M. Thierry Lecras : Une réforme du système actuel de répartition des moyens est nécessaire. Cette répartition a lieu aujourd’hui dans la plus totale opacité. Les contrats sont examinés en négociation bilatérale entre les présidents d’université et le ministère sans aucune concertation avec les associations de la communauté universitaire ni même avec le conseil d’administration.

M. Alain Claeys, Rapporteur : Avez-vous réalisé des études sur les inégalités entre universités ?

Mme Sophie Binet : Il y a cinq ans encore, nous avions la chance que nous soient communiquées les dotations réelles sur les dotations théoriques et les potentiels sur les besoins en fonction des normes San Remo. C’était nos critères de référence. À partir de 2002 ou 2003, on a cessé de nous fournir ces éléments. Dès lors, la répartition se faisait totalement en aveugle, puisqu’on ne savait pas d’où on partait. En 2002-2003, la majorité des universités étaient en dessous de 100 %, quelques-unes étant au-dessus, comme Paris VI-Jussieu ou Le Havre. Depuis, la DGES semble avoir cessé de faire ces calculs. Peut-être la Cour des comptes a-t-elle plus d’éléments que nous. Nous sommes sur ce point très demandeurs.

M. David Habib, Président : La MEC a prévu de recevoir des représentants de la DGES. La question leur sera posée. Comme M. Claeys y a insisté toute la matinée, il importe d’avoir une exigence de transparence totale.
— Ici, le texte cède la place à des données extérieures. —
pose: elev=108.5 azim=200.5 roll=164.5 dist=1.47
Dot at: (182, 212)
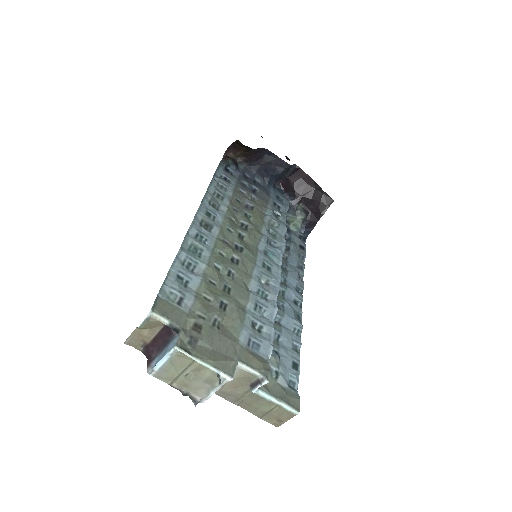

Mme Sophie Binet : Non seulement il n’y a aucune transparence des contrats, dont les volumes ne sont même pas communiqués, mais encore, depuis quatre ou cinq ans, nous avons peu d’éléments concernant la DGF.

M. Thierry Lecras : Le système de répartition San Remo pose un certain nombre de problèmes. Nous serions d’avis, non pas de le supprimer, mais de le rénover afin qu’il prenne en compte de nouveaux critères permettant d’assurer une égalité entre les établissements. Les critères du système San Remo concernant le patrimoine immobilier, par exemple, ne prenaient en compte que la surface immobilière et non les moyens à prévoir pour la maintenance et la réhabilitation des bâtiments, éléments pourtant à prendre en compte pour allouer aux établissements les moyens nécessaires.

M. Régis Juanico : S’agissant de la dotation globale de fonctionnement, seriez-vous favorable à une péréquation entre universités, à l’instar du système, certes perfectible, qui existe entre les collectivités territoriales les plus riches et les plus pauvres ? La loi LRU introduit de nouvelles sources de financement, notamment par le biais des fondations, mais toutes les universités n’en bénéficieront pas et les inégalités risquent de se creuser.

M. Thierry Lecras : Il faut en effet porter la plus grande attention à la correction des inégalités, qu’elles concernent le territoire ou le public. L’université de Paris XIII, par exemple, accueille plus d’étudiants en difficulté sociale que celle de Paris II. Il faut établir des critères pour corriger de telles inégalités et pour que tous les établissements puissent assurer leur mission de service public.

Mme Sophie Binet : Il convient de distinguer les inégalités structurelles, tenant au nombre d’étudiants boursiers ou à l’état du patrimoine – celles qui séparent, par exemple, Paris VIII et Paris IX Dauphine –, et les inégalités que le développement des fondations et des ressources propres des universités entraînera. Il est d’autant plus important de corriger ces dernières qu’elles risquent de creuser l’écart entre certaines disciplines : les fondations se développeront sans doute moins au profit des sciences humaines et sociales que des « sciences dures ». À l’évidence, l’université de Saint-Étienne aura plus de mal que celle de Lyon I à récolter des fonds via sa fondation, mais il faut aussi prendre en compte les inégalités liées aux disciplines. Il est donc important de disposer à la fois d’un correctif permanent fondé sur la situation de départ de l’université et d’un correctif qui évolue en fonction du développement des ressources propres de l’université.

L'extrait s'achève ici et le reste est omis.